Abstract

The Antilles include over 100 islands, each with a rock record that embraces different slices of the stratigraphic succession; this is probably the most beguiling geological quality of the region. Both authors have been collecting fossil crabs (decapod crustaceans) from these islands for almost 30 years. Experience has demonstrated that, whatever fossil crustaceans have been described from an island, there are undoubtedly more waiting for attention. Marine decapods can commonly be collected in hand specimen. If there are poorly lithified sedimentary rocks, they will likely repay sieving with an abundance of fragments. For many stratigraphic horizons it is only the disarticulated elements such as these that are known, but they are identifiable and can be diverse.
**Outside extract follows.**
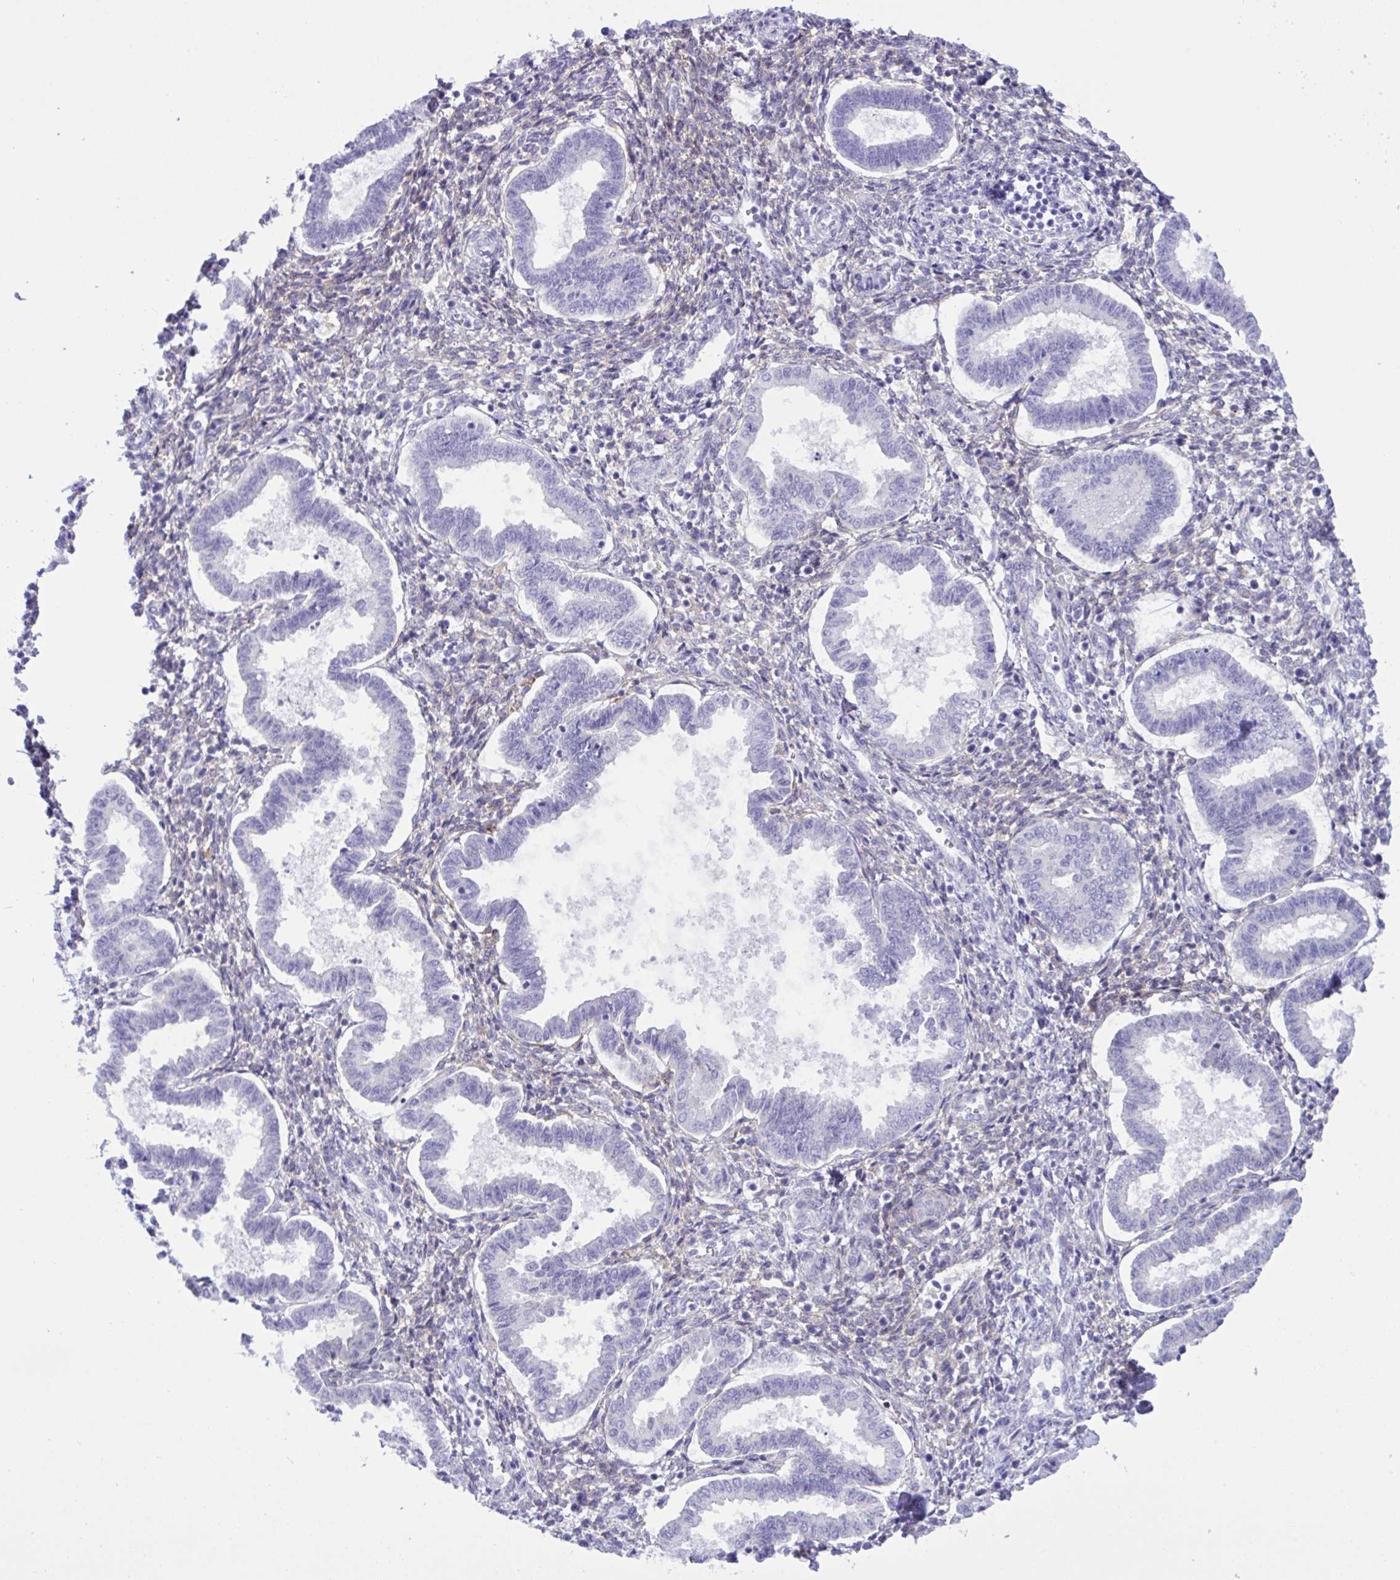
{"staining": {"intensity": "negative", "quantity": "none", "location": "none"}, "tissue": "endometrium", "cell_type": "Cells in endometrial stroma", "image_type": "normal", "snomed": [{"axis": "morphology", "description": "Normal tissue, NOS"}, {"axis": "topography", "description": "Endometrium"}], "caption": "The immunohistochemistry (IHC) image has no significant expression in cells in endometrial stroma of endometrium. (Stains: DAB (3,3'-diaminobenzidine) immunohistochemistry (IHC) with hematoxylin counter stain, Microscopy: brightfield microscopy at high magnification).", "gene": "SREBF1", "patient": {"sex": "female", "age": 24}}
We promote three units from the Antilles as being highly likely to produce new and well-preserved faunas of decapod crustaceans: the Yellow Limestone Group (Eocene, Jamaica); the Anguilla Formation (Miocene, Anguilla); and the Rockly Bay Formation (Pliocene, Tobago). Both the Yellow Limestone Group and Anguilla Formation have produced fossil decapods, albeit indifferently preserved. In contrast, both units have yielded a diversity of well-preserved echinoids; the reasons for this contrast remain speculative. The Rockly Bay Formation is the most barnacle-rich unit in the Antilles, yet decapods, another marine arthropod group with a calcareous skeleton, remain undescribed, but are present. These units need to be exploited for fossil decapods and, in so doing, these new data will improve the known palaeobiodiversity of the Antillean region.